▶ Instructions to follow: Among the entries that follow, how many lines contain the string "properties"? Write the number alone.

▶ Exercise data:
************

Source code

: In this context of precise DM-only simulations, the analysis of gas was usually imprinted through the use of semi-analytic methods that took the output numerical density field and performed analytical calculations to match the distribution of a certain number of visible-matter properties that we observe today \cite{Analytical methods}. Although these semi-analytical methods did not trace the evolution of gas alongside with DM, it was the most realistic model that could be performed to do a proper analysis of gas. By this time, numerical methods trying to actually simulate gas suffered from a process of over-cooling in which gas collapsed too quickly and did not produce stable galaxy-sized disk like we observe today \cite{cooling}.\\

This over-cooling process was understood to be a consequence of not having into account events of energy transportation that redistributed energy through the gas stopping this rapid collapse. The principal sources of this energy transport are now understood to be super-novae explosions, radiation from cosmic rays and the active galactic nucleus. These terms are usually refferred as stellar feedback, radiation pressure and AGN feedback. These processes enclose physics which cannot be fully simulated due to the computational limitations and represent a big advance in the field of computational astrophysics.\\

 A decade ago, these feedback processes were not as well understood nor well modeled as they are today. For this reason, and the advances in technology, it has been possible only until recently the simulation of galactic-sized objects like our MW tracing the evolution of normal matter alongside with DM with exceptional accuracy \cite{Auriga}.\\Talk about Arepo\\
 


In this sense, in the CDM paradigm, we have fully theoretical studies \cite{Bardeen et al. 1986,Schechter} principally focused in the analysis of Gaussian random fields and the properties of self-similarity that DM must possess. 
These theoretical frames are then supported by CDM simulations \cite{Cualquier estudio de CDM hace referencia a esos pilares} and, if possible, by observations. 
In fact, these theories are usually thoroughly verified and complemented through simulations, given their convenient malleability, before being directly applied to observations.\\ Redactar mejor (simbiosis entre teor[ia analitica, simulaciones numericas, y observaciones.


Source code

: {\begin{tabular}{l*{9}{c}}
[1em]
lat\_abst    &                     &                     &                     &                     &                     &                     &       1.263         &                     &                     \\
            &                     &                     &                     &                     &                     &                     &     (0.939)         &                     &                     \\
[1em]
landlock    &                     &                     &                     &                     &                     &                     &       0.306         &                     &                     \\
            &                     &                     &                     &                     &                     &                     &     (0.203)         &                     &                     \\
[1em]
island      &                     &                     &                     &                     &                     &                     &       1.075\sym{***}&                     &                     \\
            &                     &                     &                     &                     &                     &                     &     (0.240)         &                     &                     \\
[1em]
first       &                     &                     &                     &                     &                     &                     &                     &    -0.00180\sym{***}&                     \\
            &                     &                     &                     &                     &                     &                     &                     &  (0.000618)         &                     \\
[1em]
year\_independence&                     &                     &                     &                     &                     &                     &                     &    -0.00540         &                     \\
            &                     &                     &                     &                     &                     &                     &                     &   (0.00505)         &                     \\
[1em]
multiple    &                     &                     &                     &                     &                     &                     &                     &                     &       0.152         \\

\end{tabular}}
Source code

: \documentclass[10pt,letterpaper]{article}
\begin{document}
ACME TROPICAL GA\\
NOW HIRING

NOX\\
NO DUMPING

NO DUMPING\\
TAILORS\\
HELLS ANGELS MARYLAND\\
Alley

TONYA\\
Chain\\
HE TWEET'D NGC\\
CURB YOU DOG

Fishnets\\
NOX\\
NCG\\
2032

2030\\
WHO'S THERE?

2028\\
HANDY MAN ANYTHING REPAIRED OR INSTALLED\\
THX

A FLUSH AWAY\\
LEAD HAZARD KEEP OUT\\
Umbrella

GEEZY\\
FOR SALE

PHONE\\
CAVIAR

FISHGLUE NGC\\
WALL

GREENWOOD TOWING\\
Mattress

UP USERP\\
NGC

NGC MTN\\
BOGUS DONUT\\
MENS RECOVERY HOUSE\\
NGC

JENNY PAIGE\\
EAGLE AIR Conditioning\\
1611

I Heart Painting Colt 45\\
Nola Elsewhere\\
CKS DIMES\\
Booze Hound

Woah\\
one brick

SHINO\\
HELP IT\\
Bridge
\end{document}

************

▶ Answer to this problem: 2